EUROPE - The European Securities and Markets Authority (ESMA) should clarify its position on tracking error for UCITS funds, as well as its definition of 'passive management', according to industry bodies.
Following the launch of a consultation paper on UCITS ETFs and other UCITS-related issues, a number of pension fund and asset management associations welcomed the guidelines set out by ESMA, but lamented a lack of clarity on several points.
ESMA's paper puts a particular emphasis on both synthetic and physical UCITS ETFs and details future requirements for UCITS ETFs, index-tracking UCITS, efficient portfolio management techniques, total return swaps and strategy indices for UCITS.
In its response, INVERCO - the Spanish association of collective investment schemes and pension funds - agreed on the need for more harmonisation across Europe.
It said the report would be an "essential tool" for building the single market in terms of operational issues, such as the use of collateral or the calculation of tracking error.
But it also called on ESMA to clarify its position respecting the disclosure of tracking error for UCIT funds.
Within it consultation paper, ESMA asks whether disclosure on tracking error should be complemented with information on the actual evolution of the fund compared with its benchmark index over a given time period.
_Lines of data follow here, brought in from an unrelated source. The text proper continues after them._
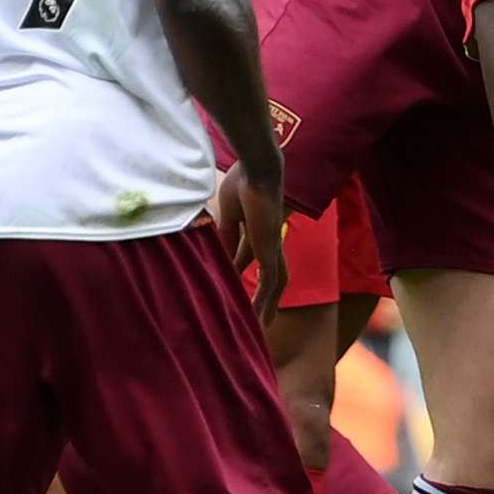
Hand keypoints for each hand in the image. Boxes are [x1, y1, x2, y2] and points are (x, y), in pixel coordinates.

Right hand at [211, 162, 290, 324]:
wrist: (257, 169)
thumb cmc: (242, 182)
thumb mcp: (228, 215)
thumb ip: (225, 235)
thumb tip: (218, 256)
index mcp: (257, 230)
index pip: (250, 256)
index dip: (242, 270)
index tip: (234, 284)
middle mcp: (269, 240)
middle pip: (272, 274)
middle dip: (267, 294)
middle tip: (261, 316)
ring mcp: (272, 245)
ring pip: (275, 282)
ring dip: (268, 303)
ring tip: (261, 324)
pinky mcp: (271, 248)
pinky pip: (269, 280)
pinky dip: (264, 298)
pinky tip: (257, 313)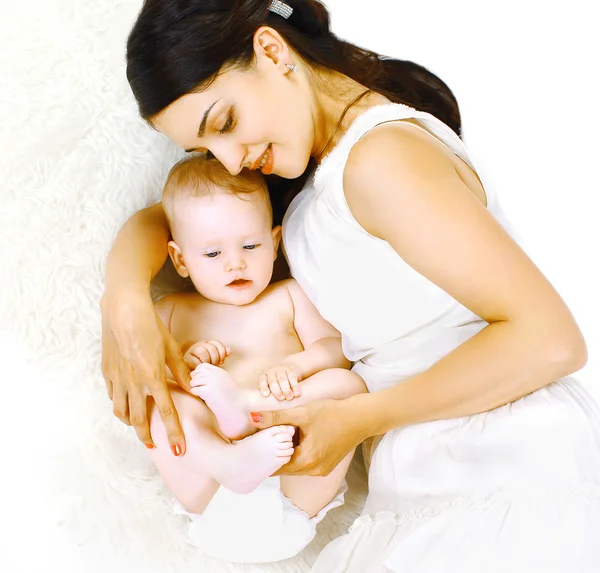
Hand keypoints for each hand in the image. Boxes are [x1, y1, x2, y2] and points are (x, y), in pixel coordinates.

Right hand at [101, 291, 191, 453]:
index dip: (173, 433)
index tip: (178, 450)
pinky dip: (120, 404)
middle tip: (154, 444)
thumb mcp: (172, 349)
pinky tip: (127, 403)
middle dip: (147, 436)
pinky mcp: (107, 372)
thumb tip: (192, 389)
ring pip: (121, 412)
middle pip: (138, 420)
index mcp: (153, 377)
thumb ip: (182, 372)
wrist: (123, 310)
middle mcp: (133, 382)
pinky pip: (113, 396)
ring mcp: (117, 378)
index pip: (166, 413)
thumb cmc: (151, 327)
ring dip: (131, 423)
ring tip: (139, 426)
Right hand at [184, 340, 230, 368]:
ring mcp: (192, 351)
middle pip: (211, 347)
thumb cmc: (207, 368)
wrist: (195, 376)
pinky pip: (195, 360)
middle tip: (215, 365)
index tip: (221, 362)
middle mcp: (199, 345)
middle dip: (215, 358)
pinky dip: (200, 365)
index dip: (221, 352)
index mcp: (208, 344)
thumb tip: (229, 351)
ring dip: (207, 361)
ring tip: (208, 367)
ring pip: (202, 352)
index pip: (217, 343)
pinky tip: (201, 369)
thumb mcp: (216, 360)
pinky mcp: (186, 358)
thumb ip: (222, 355)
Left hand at [249, 399, 366, 475]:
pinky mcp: (326, 466)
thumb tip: (251, 418)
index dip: (263, 455)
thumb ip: (275, 417)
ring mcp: (321, 470)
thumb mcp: (301, 413)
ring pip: (294, 466)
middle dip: (273, 455)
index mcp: (306, 461)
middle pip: (284, 467)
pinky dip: (297, 455)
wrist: (360, 417)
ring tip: (274, 440)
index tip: (252, 446)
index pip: (275, 466)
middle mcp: (313, 471)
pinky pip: (305, 464)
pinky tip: (294, 441)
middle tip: (260, 441)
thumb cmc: (332, 413)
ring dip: (285, 455)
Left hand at [258, 363, 301, 400]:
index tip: (266, 394)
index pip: (262, 381)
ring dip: (287, 390)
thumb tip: (264, 404)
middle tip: (282, 398)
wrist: (285, 375)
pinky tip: (297, 393)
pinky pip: (292, 378)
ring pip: (283, 380)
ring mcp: (281, 370)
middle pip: (273, 382)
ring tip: (290, 397)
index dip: (263, 387)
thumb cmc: (274, 387)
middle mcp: (271, 371)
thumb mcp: (268, 388)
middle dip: (277, 391)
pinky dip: (295, 386)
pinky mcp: (290, 370)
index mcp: (264, 376)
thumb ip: (266, 395)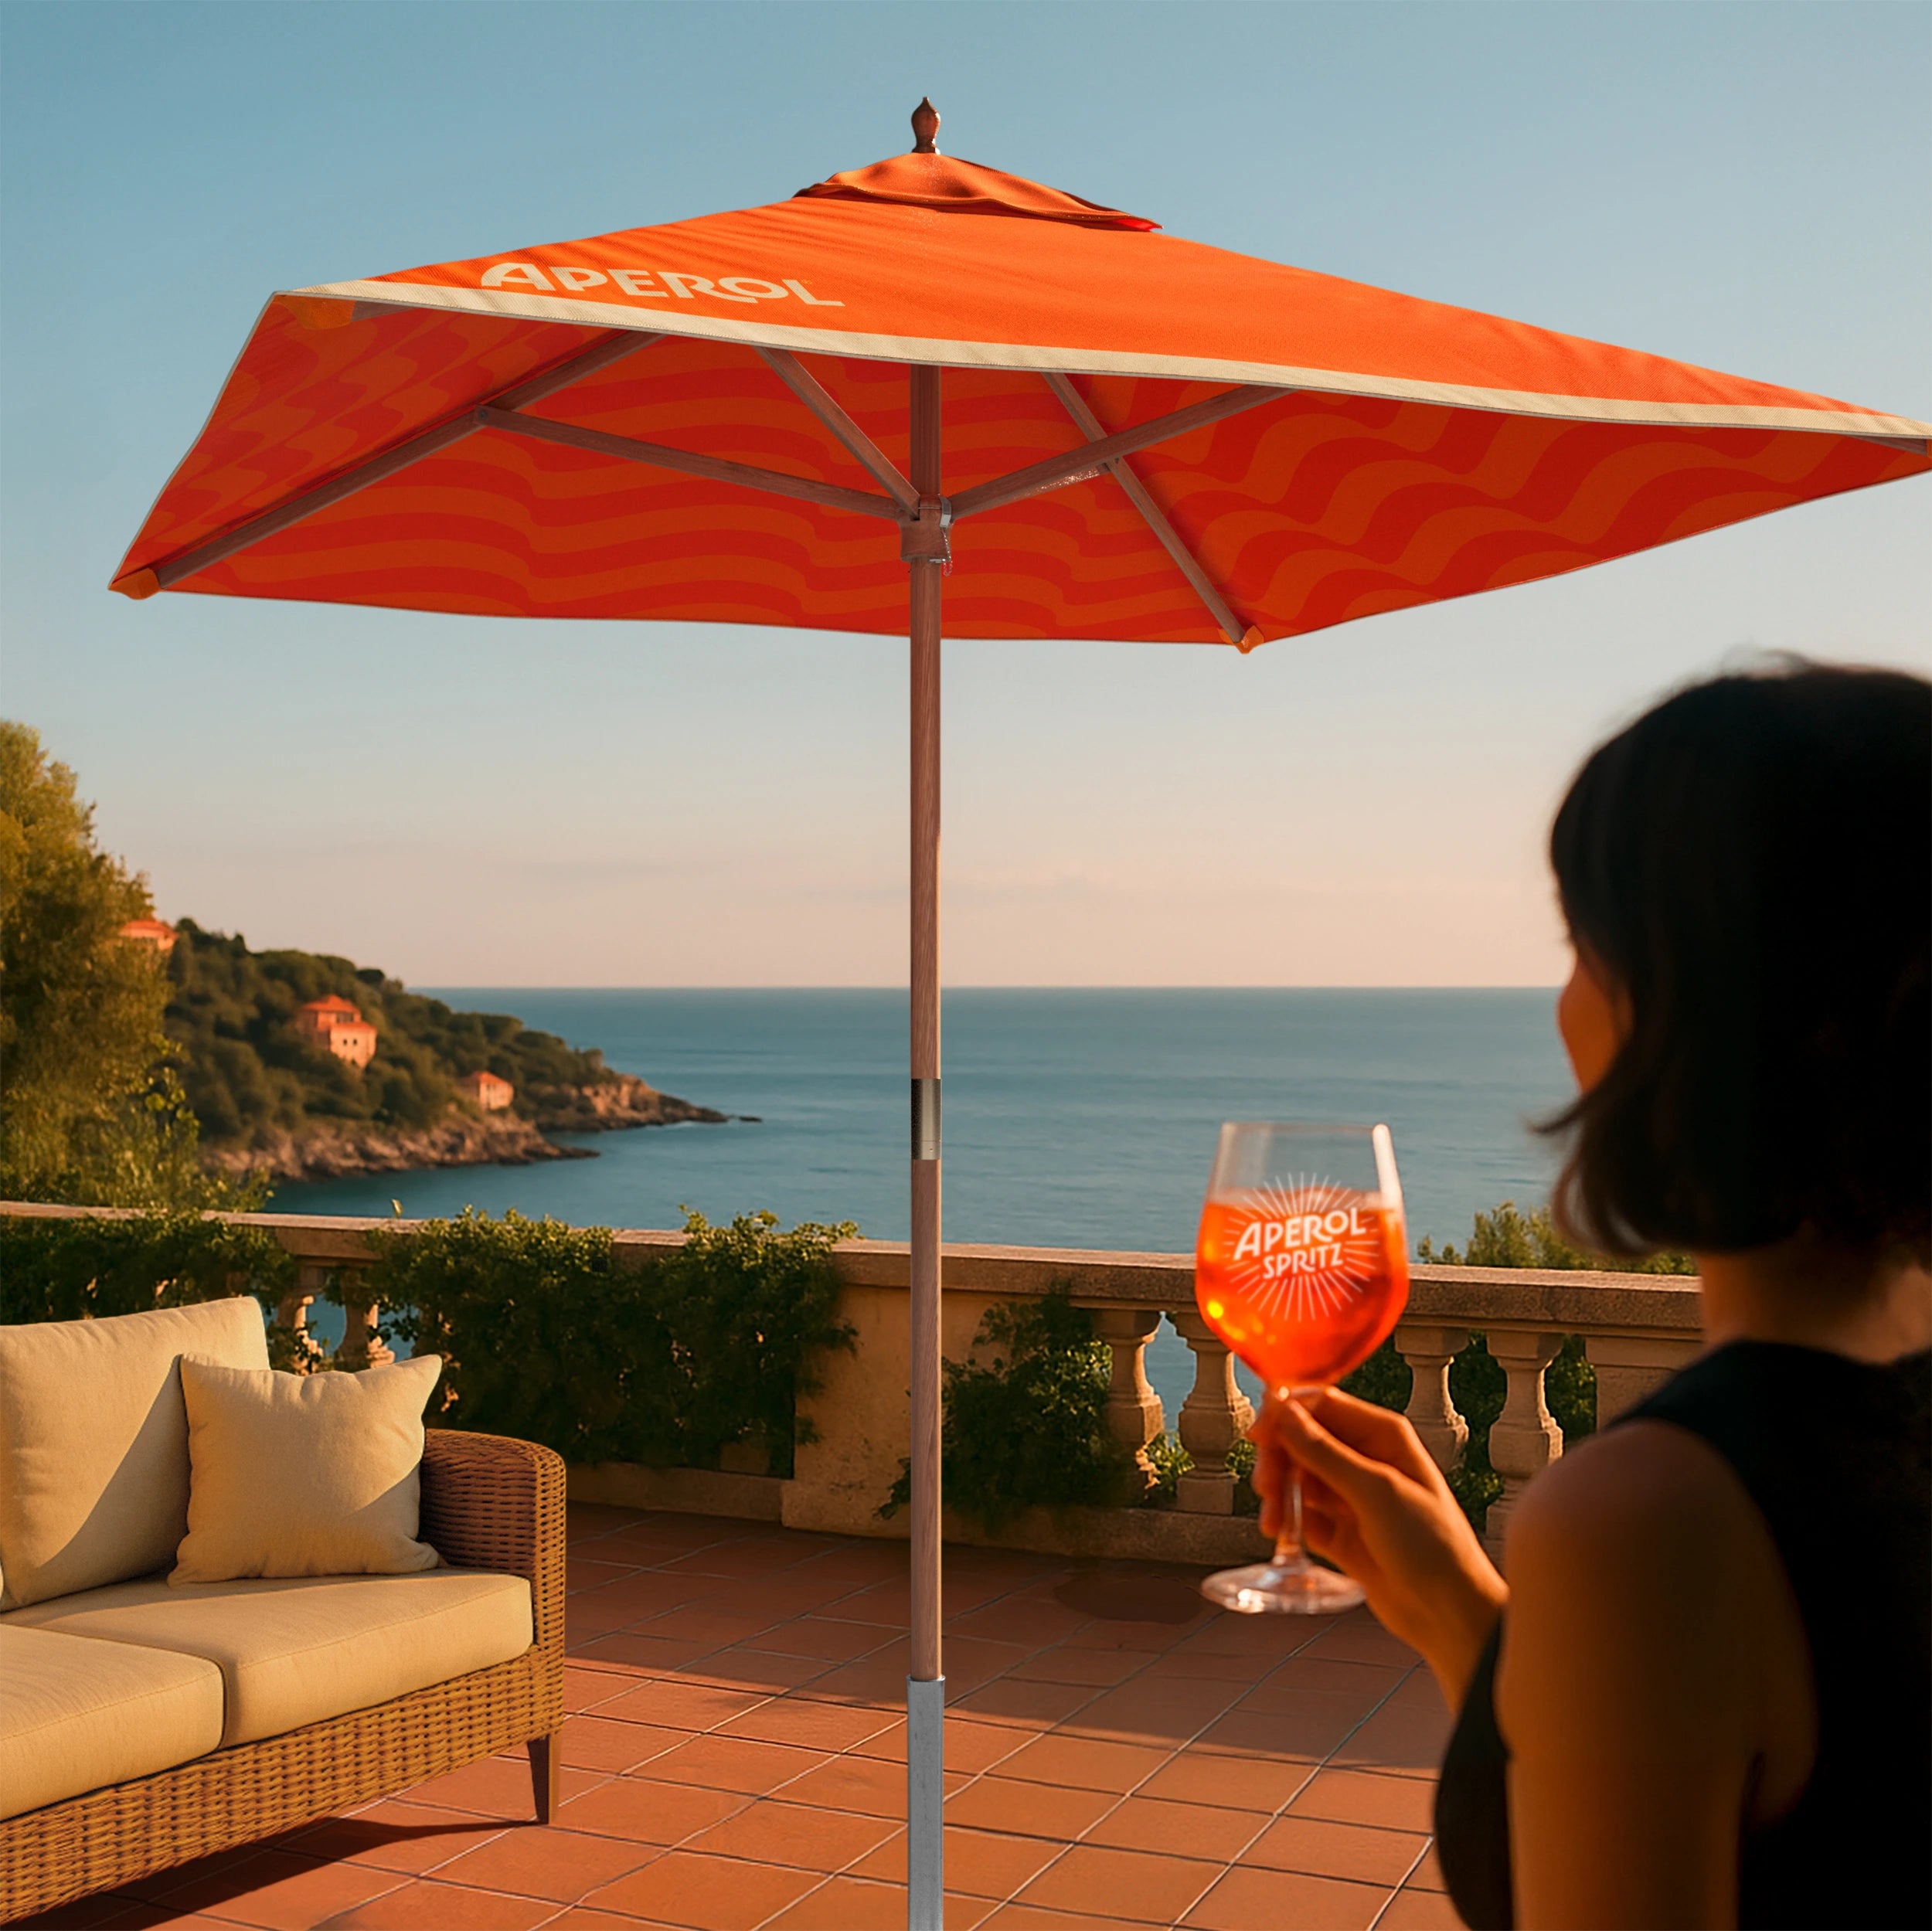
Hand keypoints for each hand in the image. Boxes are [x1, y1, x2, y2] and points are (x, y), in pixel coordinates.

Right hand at [1253, 1386, 1506, 1706]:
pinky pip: (1302, 1514)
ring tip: (1272, 1519)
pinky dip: (1287, 1520)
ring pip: (1297, 1478)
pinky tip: (1280, 1533)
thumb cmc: (1431, 1544)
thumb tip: (1283, 1413)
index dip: (1286, 1414)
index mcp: (1382, 1436)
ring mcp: (1351, 1496)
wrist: (1449, 1613)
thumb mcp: (1376, 1491)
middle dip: (1279, 1459)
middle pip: (1302, 1441)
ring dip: (1279, 1493)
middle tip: (1265, 1486)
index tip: (1258, 1434)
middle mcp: (1365, 1459)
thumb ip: (1325, 1452)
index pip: (1322, 1405)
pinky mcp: (1341, 1531)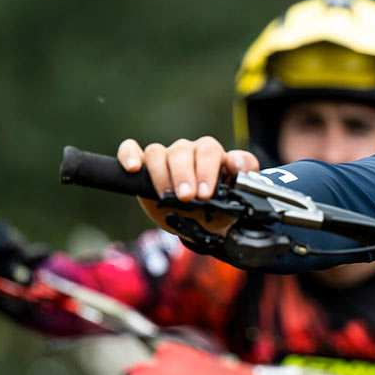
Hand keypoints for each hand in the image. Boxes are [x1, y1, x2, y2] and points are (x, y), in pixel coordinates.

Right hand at [116, 136, 259, 233]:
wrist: (201, 224)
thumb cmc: (218, 209)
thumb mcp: (236, 201)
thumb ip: (245, 180)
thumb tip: (237, 165)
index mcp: (213, 156)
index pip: (210, 151)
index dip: (208, 169)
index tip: (206, 193)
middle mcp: (189, 152)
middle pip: (183, 151)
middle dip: (185, 175)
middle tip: (188, 197)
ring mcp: (166, 157)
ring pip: (158, 152)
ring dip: (162, 173)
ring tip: (167, 195)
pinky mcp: (144, 167)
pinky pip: (132, 149)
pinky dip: (129, 154)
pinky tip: (133, 167)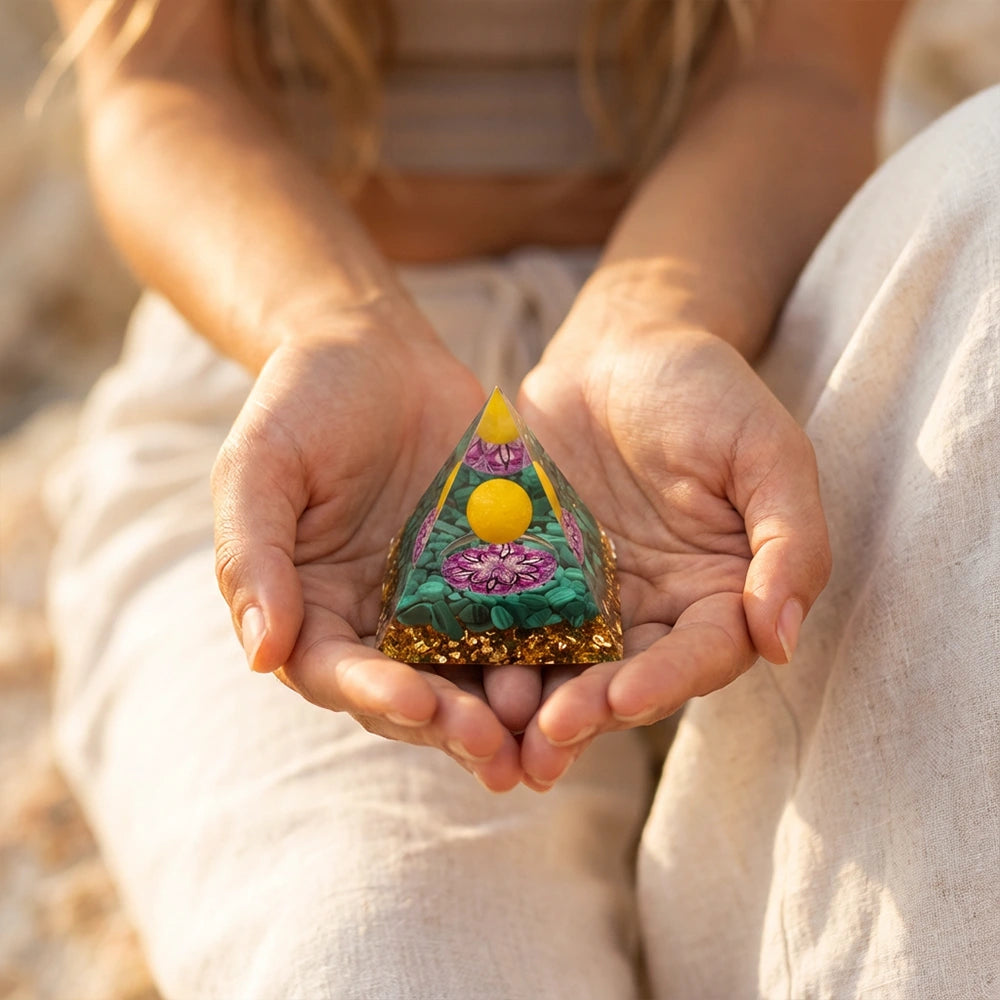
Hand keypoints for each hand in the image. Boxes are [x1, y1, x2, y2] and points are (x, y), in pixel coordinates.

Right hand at [211, 301, 522, 789]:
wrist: (375, 351)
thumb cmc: (302, 405)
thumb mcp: (260, 468)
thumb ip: (252, 556)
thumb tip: (262, 654)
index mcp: (315, 609)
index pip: (337, 672)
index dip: (373, 693)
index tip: (415, 701)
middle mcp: (380, 621)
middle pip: (413, 691)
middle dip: (450, 723)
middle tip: (494, 748)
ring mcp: (443, 601)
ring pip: (476, 672)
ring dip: (508, 711)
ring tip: (546, 735)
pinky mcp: (498, 572)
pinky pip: (527, 617)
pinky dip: (552, 649)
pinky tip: (586, 670)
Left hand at [514, 311, 830, 788]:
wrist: (619, 350)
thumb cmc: (705, 391)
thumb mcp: (766, 452)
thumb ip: (790, 542)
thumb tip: (781, 640)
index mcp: (719, 592)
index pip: (701, 655)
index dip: (666, 681)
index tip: (622, 698)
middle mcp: (653, 611)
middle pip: (626, 678)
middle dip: (589, 711)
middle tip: (546, 737)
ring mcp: (587, 599)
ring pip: (562, 664)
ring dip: (532, 704)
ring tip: (496, 732)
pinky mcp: (530, 577)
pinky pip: (506, 617)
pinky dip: (485, 648)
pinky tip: (451, 671)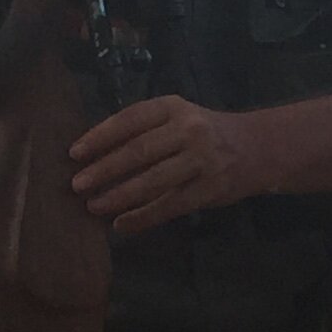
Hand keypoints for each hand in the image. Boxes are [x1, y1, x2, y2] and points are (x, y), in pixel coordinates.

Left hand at [70, 95, 260, 233]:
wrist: (257, 148)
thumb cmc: (204, 133)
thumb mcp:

INVERCO said the question was unclear.
"If the proposal means that information about the evolution of the fund should be provided more frequently or through additional sources, the answer is negative, considering that information on yearly and half-yearly reports is deemed to be sufficient," it said.
Meanwhile, EDHEC-Risk Institute argued that the consultation paper fell short on a definition of 'passive management' that would be framed in terms of a limit on the maximum level of tracking error acceptable.
The research institute said: "For an index-tracking vehicle to be considered a passive investment vehicle, it is also necessary that the underlying index be a financial index whose composition is dictated by a set of pre-determined rules and objective criteria allowing for strict systematic implementation.
"For an index to be considered representative of passive management, its ground rules should leave no room for implicit, let alone explicit, discretionary choices."
EDHEC said ESMA should launch a new consultation paper on indices that would "pave the way for major progress in the information of UCITS and end-investors with respect to the quality, governance, and auditability of indices".
With respect to UCIT ETFs, the Federation of Danish Investment Associations argued that the reasons for introducing an 'identifier' were also unclear.
In its report, ESMA argued that a UCIT ETF 'identifier' should be introduced, since ETFs are often confused with other types of exchange-traded products such as exchange-traded notes and exchange-traded commodities.
The Danish federation acknowledged that it was "challenging" to find a comprehensive definition on ETFs that did not also capture traditional UCITS.
However, it also argued that, with the proposed definition, there was a "genuine risk" that listed UCITs - "which in their structure are not ETFs" - would be labelled as ETFs.
"The suggested identifier is therefore too broad and will have severe implications for investors who in many circumstances will invest in a UCITS without the ETF characteristics they expect," it said.